The UK investment manager has joined forces with former Newcastle United director Steve Hayward to throw down the gauntlet to Blues' Chinese owners with an offer for the St Andrew's club.
Mr Wray said a previous bid last month had been scuppered by "internal political issues" - and warned his investors would walk away if Blues were facing a relegation dogfight.
He said: "On November 1, I submitted a formal offer for 100 per cent of Birmingham International Holdings' (BIHL) holding in Birmingham City FC, subject to contract and due diligence, to Panos Pavlakis, chief executive of the football club, requesting that he present it to the board of BIHL.
"This, for whatever reason, did not happen. We were amazed that no announcement of our approach was made on the Hong Kong Stock Exchange by BIHL as we deemed this a firm offer and certainly not informal."
Mr Wray said his bid was later refused due diligence as it would require a board decision from BIHL, superseding written authority from BIHL chief executive Peter Pannu.
He added: "I made it very clear that we had no interest in becoming embroiled in the internal issues within BIHL which were clearly a matter to be resolved amongst themselves.
"Whilst I was able to raise the necessary funds to offer to buy the club, it was quickly apparent that there were significant regulatory hurdles that needed to be overcome before any bid could succeed.
"Ultimately, these problems appeared insurmountable and my buyers walked away. Since then, I have been working with Steve Hayward, who has significant commercial contacts that he believes he could bring to the club if we succeed in gaining control."
Mr Wray said he had been in discussions with new investors who shared his "enthusiasm to take the football club forward".
"It is clear from the club's current position in the Championship, that further money, possibly approaching £5 million, will need to be spent in January to avoid the unthinkable, namely that all tangible value in the club is eroded by dropping into League One," he said.
"I also made clear to my investors that from June 2015, since the club would no longer be in receipt of any further parachute payments, not less than £10 million would be needed merely to maintain the status quo for the 2015/2016 season and that in truth, if the club was to make progress in this period, not less than this amount (£10m) would need to be spent in July and August, 2015 on strengthening the team.

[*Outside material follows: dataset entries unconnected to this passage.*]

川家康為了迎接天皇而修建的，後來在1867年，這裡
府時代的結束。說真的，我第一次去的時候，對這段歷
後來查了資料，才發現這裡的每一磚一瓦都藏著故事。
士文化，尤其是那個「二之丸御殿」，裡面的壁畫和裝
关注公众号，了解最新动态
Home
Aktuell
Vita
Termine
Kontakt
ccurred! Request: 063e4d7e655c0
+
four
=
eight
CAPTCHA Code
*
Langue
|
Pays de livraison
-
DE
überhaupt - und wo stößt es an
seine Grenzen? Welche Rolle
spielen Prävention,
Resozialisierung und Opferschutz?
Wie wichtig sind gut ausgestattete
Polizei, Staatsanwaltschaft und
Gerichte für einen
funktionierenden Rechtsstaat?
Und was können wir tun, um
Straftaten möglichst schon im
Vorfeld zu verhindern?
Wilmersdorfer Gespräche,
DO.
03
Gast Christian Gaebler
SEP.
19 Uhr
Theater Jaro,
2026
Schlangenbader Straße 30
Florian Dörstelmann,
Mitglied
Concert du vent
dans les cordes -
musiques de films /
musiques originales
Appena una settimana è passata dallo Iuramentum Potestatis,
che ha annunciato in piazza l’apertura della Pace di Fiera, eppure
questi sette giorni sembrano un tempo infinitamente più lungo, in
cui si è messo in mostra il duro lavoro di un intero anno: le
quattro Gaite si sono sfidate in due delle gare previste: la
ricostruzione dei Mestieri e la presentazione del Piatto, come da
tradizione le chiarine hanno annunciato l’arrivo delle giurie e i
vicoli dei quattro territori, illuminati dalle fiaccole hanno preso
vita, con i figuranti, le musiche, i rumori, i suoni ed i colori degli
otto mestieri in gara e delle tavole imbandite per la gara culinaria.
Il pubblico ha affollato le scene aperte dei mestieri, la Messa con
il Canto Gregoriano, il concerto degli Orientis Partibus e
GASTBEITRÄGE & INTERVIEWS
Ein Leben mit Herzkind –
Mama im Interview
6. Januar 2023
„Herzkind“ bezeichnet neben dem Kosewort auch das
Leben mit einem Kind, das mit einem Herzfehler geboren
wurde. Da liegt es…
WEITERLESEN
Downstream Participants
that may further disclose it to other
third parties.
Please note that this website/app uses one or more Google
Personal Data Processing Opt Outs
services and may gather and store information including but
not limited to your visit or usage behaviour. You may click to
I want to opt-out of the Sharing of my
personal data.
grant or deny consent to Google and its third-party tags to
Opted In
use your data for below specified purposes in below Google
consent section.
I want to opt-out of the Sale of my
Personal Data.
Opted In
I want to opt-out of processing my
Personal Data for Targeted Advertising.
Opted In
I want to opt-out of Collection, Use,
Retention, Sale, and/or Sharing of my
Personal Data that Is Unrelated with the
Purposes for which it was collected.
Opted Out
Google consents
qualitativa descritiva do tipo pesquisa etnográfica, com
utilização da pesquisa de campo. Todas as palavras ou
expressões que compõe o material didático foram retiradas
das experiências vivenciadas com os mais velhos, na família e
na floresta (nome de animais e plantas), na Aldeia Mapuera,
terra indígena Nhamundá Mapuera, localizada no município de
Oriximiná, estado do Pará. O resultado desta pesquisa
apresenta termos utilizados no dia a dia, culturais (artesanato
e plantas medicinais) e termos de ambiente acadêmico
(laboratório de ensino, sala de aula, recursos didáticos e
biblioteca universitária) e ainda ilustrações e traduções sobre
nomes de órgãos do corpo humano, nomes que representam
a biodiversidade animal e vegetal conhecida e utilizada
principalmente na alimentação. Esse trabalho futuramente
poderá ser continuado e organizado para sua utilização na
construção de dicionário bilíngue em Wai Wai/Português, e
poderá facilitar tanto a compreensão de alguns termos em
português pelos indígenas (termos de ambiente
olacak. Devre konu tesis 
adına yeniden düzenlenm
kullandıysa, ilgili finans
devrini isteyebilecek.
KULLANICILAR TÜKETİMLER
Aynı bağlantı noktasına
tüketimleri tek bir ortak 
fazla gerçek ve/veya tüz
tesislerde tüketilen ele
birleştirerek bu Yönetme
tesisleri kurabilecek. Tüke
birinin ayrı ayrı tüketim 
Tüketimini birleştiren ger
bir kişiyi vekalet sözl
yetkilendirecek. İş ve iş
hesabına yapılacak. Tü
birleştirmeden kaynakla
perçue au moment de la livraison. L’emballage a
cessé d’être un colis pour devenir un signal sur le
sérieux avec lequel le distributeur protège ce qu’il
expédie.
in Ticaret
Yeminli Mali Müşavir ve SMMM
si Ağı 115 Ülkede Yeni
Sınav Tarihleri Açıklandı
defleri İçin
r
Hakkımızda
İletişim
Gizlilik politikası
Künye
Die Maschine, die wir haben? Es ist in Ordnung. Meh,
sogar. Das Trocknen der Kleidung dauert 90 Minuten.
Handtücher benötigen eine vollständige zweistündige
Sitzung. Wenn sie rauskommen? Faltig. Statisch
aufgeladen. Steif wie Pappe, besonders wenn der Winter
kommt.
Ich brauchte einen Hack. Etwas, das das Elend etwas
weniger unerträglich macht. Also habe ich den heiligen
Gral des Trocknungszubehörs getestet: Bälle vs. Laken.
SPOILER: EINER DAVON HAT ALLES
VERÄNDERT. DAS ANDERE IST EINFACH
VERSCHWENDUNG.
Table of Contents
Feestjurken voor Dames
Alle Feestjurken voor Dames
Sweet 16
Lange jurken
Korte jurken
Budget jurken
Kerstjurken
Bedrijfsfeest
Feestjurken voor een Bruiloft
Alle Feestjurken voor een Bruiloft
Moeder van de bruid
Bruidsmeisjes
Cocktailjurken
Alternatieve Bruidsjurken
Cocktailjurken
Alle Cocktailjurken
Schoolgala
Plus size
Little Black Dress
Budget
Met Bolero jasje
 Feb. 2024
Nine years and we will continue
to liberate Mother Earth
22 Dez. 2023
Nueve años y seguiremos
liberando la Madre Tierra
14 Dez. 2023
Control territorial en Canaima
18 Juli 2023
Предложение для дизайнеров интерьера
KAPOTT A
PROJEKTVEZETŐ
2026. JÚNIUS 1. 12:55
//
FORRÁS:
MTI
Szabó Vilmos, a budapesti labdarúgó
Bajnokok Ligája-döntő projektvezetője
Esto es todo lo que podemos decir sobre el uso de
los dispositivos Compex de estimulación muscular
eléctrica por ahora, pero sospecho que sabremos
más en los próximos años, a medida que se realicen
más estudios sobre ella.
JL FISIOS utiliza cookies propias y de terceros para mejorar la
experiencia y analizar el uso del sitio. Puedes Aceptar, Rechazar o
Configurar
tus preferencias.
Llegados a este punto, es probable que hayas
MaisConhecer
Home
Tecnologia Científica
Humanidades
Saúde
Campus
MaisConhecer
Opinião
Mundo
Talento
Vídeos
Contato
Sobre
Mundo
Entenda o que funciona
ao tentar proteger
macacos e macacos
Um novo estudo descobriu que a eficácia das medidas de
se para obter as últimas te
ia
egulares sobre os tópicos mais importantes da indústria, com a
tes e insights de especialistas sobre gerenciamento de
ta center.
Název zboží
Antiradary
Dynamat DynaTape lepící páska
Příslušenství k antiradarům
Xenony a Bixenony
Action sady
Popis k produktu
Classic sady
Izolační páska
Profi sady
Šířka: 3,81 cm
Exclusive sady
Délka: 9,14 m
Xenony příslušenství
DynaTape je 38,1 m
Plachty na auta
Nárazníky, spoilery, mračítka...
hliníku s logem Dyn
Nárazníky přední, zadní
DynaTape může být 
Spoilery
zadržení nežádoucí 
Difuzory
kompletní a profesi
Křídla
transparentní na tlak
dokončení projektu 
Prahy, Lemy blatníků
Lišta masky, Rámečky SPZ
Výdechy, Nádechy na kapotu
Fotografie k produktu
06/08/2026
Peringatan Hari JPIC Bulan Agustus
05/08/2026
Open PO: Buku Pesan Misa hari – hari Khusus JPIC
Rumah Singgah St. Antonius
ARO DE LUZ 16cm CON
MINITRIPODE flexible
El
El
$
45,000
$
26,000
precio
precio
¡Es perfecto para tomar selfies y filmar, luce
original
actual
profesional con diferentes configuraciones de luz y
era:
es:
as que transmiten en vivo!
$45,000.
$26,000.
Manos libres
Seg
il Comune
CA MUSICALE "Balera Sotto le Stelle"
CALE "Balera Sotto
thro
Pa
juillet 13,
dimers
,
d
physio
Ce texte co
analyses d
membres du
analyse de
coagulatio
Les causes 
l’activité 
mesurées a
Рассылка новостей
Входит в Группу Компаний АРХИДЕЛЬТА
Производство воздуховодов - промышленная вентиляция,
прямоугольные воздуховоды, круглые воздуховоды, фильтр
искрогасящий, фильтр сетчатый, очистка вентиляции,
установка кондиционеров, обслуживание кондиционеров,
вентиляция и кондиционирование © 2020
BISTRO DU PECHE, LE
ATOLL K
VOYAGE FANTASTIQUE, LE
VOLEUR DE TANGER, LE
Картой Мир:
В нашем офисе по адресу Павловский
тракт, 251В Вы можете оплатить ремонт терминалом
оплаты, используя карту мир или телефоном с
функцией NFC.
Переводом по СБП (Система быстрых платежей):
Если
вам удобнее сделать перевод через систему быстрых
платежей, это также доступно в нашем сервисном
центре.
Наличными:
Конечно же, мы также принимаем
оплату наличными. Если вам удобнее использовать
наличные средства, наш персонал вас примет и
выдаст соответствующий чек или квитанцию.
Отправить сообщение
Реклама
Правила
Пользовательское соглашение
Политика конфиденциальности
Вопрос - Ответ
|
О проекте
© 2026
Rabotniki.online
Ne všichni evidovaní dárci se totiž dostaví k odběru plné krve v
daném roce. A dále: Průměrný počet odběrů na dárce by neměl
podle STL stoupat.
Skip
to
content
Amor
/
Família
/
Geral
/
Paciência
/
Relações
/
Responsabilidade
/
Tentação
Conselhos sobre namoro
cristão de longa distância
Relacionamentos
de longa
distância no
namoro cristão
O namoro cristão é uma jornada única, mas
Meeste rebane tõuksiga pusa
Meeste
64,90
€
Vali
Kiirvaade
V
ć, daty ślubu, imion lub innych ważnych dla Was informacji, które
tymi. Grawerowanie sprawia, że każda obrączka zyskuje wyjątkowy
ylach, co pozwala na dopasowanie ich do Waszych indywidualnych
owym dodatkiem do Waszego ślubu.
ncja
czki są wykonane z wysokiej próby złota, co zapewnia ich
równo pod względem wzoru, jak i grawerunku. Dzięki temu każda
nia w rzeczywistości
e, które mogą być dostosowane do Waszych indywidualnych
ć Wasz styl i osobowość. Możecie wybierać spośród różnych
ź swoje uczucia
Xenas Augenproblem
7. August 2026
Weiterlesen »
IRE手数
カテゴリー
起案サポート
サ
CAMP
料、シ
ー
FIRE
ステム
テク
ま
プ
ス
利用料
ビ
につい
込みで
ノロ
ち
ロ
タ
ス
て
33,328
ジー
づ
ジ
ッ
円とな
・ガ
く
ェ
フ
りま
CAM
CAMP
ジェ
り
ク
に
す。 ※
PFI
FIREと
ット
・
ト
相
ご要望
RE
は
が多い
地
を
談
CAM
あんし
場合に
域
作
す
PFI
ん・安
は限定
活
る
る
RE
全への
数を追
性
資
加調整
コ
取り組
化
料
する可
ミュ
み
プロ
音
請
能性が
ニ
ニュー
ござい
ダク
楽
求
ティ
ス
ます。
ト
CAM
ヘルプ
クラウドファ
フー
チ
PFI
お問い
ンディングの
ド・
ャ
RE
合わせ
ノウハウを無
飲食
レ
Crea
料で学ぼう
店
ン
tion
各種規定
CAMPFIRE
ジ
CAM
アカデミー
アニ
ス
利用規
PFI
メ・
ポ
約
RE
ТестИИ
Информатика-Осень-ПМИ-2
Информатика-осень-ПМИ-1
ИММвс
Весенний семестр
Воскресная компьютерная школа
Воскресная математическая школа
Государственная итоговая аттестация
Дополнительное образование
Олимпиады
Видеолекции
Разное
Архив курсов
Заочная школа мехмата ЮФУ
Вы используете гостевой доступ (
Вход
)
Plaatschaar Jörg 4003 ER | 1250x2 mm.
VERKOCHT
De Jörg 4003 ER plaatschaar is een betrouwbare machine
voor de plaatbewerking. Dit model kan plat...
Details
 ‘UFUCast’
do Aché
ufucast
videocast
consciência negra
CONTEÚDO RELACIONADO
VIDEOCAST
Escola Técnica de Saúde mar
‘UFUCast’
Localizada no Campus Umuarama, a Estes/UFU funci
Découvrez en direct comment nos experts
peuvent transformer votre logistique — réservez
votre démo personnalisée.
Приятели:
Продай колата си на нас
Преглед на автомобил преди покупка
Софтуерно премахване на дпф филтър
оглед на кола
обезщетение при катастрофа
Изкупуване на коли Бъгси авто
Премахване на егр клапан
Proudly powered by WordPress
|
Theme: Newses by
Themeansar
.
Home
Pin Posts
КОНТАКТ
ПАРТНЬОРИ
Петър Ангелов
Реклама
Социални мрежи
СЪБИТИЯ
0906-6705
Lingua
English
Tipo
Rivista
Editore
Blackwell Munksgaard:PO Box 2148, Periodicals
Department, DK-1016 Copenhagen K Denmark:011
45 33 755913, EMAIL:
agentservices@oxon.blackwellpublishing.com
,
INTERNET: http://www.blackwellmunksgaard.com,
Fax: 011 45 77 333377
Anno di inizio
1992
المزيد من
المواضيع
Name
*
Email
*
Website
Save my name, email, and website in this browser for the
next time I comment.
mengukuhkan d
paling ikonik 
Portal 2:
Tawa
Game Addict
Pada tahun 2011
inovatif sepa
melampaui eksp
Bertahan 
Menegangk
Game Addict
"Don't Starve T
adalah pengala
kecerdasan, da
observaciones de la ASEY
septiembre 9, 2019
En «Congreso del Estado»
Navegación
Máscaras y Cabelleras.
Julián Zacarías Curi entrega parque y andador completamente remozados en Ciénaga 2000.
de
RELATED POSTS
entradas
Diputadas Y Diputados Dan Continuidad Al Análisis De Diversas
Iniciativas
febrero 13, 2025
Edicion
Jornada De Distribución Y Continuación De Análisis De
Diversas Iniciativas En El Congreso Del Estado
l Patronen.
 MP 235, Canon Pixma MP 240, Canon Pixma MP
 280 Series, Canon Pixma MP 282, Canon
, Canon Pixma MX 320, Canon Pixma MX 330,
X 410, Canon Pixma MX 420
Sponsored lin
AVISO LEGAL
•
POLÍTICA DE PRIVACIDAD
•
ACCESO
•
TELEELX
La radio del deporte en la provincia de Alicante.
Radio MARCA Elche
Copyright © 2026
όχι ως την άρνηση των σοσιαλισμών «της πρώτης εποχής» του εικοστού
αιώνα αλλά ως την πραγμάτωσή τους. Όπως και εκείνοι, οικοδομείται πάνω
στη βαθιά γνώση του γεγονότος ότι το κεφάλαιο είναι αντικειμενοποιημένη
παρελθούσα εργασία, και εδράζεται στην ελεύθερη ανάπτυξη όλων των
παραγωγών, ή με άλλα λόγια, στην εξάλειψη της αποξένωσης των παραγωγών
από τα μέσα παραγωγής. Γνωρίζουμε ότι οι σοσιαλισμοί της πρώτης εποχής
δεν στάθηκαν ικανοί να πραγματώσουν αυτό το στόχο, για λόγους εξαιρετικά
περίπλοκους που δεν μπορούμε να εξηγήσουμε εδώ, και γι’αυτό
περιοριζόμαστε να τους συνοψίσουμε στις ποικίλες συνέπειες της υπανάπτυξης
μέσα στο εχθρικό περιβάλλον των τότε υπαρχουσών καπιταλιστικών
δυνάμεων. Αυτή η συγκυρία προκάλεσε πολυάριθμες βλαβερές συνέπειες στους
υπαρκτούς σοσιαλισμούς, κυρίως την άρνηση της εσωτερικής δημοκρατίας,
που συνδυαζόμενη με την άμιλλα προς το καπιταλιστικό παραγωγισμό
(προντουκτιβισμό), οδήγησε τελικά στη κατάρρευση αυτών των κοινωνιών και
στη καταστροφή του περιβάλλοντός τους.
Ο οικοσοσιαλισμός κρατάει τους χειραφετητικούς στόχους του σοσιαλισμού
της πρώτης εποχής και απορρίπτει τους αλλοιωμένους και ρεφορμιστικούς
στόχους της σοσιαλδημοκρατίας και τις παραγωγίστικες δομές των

"Thus, on a two-year view, they would need to budget for ongoing investment of not less than £25 million per year, if the club was to mount a realistic challenge at the top end of the Championship.
"My investors accept this scenario and are prepared to make the necessary investment into the football club.
"In light of this, I was mandated to approach the board of BIHL with a view to purchasing the club on the terms set out in the offer letter dated November 1.
"The frustration for me, and potentially the real tragedy for the club and its fans, is that there is a tangible possibility to secure the club's future under credible new ownership and for the club to at last rise up once more and compete at the highest level, which is in serious danger of being destroyed by the internal bickering within BIHL."